He pointed to the seamless transition at Ohio State from Urban Meyer to Ryan Day as how things can be changed while keeping or instituting success.

To him, the first thing he would want to see with the Lions is a coach who can be transparent and in alignment with the players.

“[It's good] whenever you can get a coach, coaches that are kind of with the players,” Okudah said. “Not saying that in the past they haven’t been with the players, but when you have a coach like that, where the players kind of feel like this guy’s [going to] war with us every single time and that we’re in this together.
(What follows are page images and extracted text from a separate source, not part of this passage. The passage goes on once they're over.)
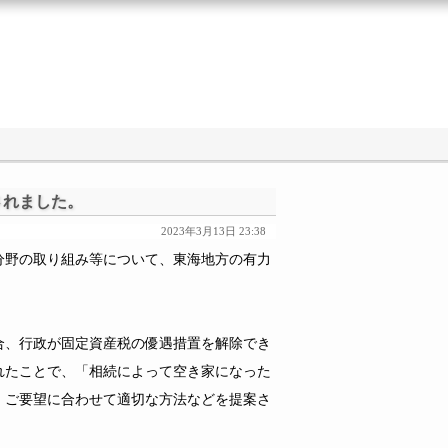
されました。
2023年3月13日 23:38
野の取り組み等について、東海地方の有力
、行政が固定資産税の優遇措置を解除でき
れたことで、「相続によって空き家になった
、ご要望に合わせて適切な方法などを提案さ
“I think that you have a team that’s willing to play for each other no matter the circumstances, no matter if you’re up 40 or down 40. They are going to play until the end. So I think just getting everyone on the same page, same goal, that would pay us great dividends going forward.”

Okudah said whoever the new staff is, the first thing he believes the players will try to do is align themselves together with the staff to try and build chemistry within the organization.

Other players seemed open to this, too. Defensive end Trey Flowers, another player whose long-term future appears to be in Detroit, said he would offer his opinions to Wood, owner Sheila Ford Hamp or advisor Chris Spielman if they asked him.

Flowers believes Detroit could contend in 2021 -- in part because any team can contend any year.

“It’s not a long process,” Flowers said. “We were close in a lot of games, even thinking back to last year, so it’s only a few plays here or there to where that isn’t our last game of the season ... We have to show this city, show this organization, us as players we have to show up. We can say we were this close or that close or we could’ve been, but I know at this point a lot of people in this whole city and in the whole state of Michigan is tired of just hearing people talk and people predicting and expecting and all throughout the offseason. Now we just have got to show.”